If the planet’s trees were taking up too much of the planet’s C02 and producing too much oxygen, we would, like, stop planting trees. No-brainer. We’d all be like “Hey! Stop planting trees! We have enough! If you want a tree on your patio, just go get one at Home Depot! Don’t plant it yourself!” and that’s what would happen.
So, again — why can’t we just have this conversation? Why can’t we talk about how maybe, just maybe, we should be having fewer kids, or none at all. About the pros and cons. Like reasonable people.
It makes me insane to see couples spend tens of thousands of dollars and endure countless tearful, sleepless nights, relationship endings and hospital visits and ALL THE ENDLESS DRAMA just so they can have a shot at reproducing their own biological material. It’s so blindly egomaniacal. Like there aren’t enough fucking babies on this planet. Like what this planet REALLY needs is the VERY SPECIAL baby that you and your partner feel UNIQUELY CAPABLE of producing.
Listen: My dog is, hands-down, the coolest dog that ever lived on earth, and offers more value to the planet than any dog in the history of time. And he already existed when I decided I wanted him. He was born with about 50% of his awesomeness, and I loved him into the remaining 50%. I’m no less a mother to him because I didn’t birth him. He is no less my child. He will never be as good at math as I was, for sure, but he is a true joy and a life I can be proud I raised.

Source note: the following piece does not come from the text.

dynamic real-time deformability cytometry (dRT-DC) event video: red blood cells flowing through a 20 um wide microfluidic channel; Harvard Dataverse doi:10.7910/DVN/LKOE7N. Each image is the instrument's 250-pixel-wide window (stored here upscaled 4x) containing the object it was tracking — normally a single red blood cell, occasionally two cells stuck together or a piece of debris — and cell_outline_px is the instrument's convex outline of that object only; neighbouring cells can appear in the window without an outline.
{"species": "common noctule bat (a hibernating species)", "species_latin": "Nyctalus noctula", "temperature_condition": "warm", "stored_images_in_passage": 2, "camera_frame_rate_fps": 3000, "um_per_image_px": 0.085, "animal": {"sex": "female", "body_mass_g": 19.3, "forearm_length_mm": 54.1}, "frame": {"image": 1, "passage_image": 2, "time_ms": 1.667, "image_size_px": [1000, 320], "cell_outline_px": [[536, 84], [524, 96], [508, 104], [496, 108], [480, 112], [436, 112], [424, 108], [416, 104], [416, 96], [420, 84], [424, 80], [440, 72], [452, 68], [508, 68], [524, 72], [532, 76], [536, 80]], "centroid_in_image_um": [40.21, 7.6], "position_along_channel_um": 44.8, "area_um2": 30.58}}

Why does everyone need their bio-babies so very, very badly? Why, other than pure, unadulterated ego? I know we don’t see it that way — it’s disguised under layers and layers of trickery, and we firmly believe that it is our absolute purpose in life to gestate and vaginally recover a human life. Again: No one does this maliciously. The ego is a cunning and quiet thing.
But what is so special about your biological material that it absolutely must be merged with your partner’s and reproduced to create one of a billion potential outcomes, most of which won’t be what you were expecting or hoping for anyway. But you’ll love that baby no matter what — even though it didn’t get your eye color, or your husband’s patient disposition, and instead has a funny chin that no one can quite account for and a total inability to get through the school day without winding up in the principal’s office. You will still love that child with every cell in your body. Why does that child have to share half your genetic material when you’re gonna love it no matter how that genetic material manifests? Why is it not better for the planet, and equally good for you, to adopt a baby that already exists? Why can’t we at least talk about it like adult humans, and not like Angry Mama Bears out in the woods; Mama Bears who keep the “women’s rights” argument in their pocket because, as long as you don’t pull too hard at it, it holds together about as well as toilet paper.